*Goal of the exercise*: Starting at the top of the entries below, set down every line exactly, please, until you reach the line with "celebraram vitórias juntos, fortalecendo seu", which is included too.

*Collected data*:
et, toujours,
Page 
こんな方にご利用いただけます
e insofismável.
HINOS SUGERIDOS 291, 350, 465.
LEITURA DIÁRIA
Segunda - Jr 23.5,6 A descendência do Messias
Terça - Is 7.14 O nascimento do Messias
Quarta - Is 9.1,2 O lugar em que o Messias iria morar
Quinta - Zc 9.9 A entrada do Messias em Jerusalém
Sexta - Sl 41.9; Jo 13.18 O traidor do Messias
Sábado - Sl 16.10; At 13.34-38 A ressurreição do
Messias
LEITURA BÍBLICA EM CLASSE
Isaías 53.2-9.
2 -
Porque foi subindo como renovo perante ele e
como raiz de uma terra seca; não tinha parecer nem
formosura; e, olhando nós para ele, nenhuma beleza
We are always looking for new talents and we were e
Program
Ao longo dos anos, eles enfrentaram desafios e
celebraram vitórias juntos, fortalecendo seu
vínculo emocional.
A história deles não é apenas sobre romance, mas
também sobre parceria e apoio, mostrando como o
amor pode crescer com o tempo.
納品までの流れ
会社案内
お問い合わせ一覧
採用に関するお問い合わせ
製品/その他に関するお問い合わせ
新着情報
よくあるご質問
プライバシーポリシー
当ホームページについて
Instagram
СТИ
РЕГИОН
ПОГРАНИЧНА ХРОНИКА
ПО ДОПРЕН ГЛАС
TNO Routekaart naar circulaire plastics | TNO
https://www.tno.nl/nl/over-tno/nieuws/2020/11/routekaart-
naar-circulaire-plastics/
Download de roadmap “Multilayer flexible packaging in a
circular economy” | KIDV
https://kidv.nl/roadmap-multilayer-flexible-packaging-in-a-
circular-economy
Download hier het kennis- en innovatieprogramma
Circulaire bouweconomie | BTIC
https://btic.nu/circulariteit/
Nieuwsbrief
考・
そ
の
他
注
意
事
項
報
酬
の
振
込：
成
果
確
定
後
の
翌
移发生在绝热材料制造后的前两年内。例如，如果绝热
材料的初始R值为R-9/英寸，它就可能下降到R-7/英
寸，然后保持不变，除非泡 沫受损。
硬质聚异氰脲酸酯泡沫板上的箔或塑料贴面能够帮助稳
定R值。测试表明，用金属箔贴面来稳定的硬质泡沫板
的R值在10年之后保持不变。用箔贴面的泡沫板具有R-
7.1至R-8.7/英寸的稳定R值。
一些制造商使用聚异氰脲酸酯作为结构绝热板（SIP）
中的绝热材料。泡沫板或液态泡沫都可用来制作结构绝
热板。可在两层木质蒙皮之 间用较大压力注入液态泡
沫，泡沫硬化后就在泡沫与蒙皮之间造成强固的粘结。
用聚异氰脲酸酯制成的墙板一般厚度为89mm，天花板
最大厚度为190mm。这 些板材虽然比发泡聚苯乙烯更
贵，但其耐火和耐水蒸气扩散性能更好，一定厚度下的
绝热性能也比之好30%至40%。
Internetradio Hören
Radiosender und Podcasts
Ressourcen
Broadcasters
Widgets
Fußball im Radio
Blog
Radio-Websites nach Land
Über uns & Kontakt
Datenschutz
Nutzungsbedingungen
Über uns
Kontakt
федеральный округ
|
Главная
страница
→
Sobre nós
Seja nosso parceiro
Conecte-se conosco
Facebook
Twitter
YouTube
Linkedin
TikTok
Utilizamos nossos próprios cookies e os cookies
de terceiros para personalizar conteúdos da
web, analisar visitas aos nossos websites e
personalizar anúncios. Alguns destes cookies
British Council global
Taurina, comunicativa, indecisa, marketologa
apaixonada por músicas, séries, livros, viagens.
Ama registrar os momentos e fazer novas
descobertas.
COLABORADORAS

*Result of the task*:
et, toujours,
Page 
こんな方にご利用いただけます
e insofismável.
HINOS SUGERIDOS 291, 350, 465.
LEITURA DIÁRIA
Segunda - Jr 23.5,6 A descendência do Messias
Terça - Is 7.14 O nascimento do Messias
Quarta - Is 9.1,2 O lugar em que o Messias iria morar
Quinta - Zc 9.9 A entrada do Messias em Jerusalém
Sexta - Sl 41.9; Jo 13.18 O traidor do Messias
Sábado - Sl 16.10; At 13.34-38 A ressurreição do
Messias
LEITURA BÍBLICA EM CLASSE
Isaías 53.2-9.
2 -
Porque foi subindo como renovo perante ele e
como raiz de uma terra seca; não tinha parecer nem
formosura; e, olhando nós para ele, nenhuma beleza
We are always looking for new talents and we were e
Program
Ao longo dos anos, eles enfrentaram desafios e
celebraram vitórias juntos, fortalecendo seu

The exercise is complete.